墨临沉默了一会儿:“我知道。你爹的手艺很好,也很虔诚。”他顿了顿,“他供了我很多年。”

谢易状似玩笑般打趣:“他供的不是你,是'麒麟大仙'。”

墨临失笑:“那不还是我吗?”

灶房里传来谢老九切菜做饭的声响,锅铲一下一下,不急不慢。墨临坐在窗台上,看着窗外暮色慢慢漫过墙头,把香樟树的叶子染成暗金色。

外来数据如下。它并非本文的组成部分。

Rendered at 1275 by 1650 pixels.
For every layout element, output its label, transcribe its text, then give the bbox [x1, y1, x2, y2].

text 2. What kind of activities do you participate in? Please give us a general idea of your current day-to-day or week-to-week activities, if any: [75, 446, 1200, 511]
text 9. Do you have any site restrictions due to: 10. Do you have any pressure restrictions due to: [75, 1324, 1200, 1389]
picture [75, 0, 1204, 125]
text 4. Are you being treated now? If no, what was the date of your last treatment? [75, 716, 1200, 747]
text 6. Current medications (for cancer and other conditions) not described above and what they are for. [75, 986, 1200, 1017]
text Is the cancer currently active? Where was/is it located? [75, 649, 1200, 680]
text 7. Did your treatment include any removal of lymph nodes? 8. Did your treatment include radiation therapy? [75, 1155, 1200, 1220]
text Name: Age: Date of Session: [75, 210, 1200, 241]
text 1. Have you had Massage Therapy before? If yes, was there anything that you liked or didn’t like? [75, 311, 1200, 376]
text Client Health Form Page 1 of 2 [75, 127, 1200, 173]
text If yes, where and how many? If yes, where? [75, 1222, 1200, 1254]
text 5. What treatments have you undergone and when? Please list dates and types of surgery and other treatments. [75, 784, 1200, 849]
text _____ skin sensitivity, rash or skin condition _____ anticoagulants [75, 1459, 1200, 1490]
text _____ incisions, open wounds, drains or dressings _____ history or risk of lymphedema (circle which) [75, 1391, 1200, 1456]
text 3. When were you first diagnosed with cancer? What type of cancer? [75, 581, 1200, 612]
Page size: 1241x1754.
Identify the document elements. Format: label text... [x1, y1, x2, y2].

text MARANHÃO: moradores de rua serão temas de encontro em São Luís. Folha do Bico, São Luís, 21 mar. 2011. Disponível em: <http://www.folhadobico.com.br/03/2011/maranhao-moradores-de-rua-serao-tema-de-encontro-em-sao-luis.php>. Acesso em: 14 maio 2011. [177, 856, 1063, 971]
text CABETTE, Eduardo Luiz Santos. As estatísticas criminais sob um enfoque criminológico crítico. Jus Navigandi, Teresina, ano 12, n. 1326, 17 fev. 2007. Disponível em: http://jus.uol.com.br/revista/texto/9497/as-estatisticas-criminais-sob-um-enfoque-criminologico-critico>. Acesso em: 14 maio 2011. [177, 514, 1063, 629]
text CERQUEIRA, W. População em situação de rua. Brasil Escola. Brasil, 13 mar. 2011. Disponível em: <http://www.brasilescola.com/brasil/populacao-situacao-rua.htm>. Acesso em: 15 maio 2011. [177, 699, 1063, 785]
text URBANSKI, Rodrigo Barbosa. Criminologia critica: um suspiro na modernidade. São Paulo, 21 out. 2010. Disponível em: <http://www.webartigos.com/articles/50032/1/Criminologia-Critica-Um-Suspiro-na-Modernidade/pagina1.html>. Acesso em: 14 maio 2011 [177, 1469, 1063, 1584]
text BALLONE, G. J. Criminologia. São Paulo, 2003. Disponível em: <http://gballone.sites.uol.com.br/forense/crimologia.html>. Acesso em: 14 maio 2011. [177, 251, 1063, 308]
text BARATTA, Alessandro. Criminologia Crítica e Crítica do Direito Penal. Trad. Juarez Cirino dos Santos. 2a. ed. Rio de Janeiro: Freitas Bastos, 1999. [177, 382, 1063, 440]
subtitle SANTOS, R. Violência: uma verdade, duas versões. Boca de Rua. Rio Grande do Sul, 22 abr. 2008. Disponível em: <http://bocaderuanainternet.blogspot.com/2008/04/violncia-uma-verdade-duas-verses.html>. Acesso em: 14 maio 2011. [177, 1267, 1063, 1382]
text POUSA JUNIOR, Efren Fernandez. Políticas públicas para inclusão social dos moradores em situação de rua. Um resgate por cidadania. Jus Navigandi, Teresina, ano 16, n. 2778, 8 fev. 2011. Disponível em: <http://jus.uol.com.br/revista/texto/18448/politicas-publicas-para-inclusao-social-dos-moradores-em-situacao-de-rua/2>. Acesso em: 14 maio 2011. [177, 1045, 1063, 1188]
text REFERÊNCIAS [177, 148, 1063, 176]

他没有说谢谢,也没有打算去跟谢老九道谢。有些话放在心里比说出来更合适。

夜里,谢易躺下以后,汤圆蜷在他枕头边。

谢易问:“你看见墨临了吗?”

汤圆说:“看见了。他设下的障眼法只对凡人有用,我是妖,不影响。”

谢易闭上眼睛:“还有一年半的时间。”

汤圆说:“他左右都已经等了五百多年,不差这一年半。你也不差。”

窗外传来一阵极轻的声响,谢易翻了个身,裹紧被子,闭上眼睛,听着窗外的风在院子里慢慢转了一圈,然后散了。

他没有起身去看,也没有出声叫住那道风,因为他知道墨临已经安顿好了,不需要他再问一句。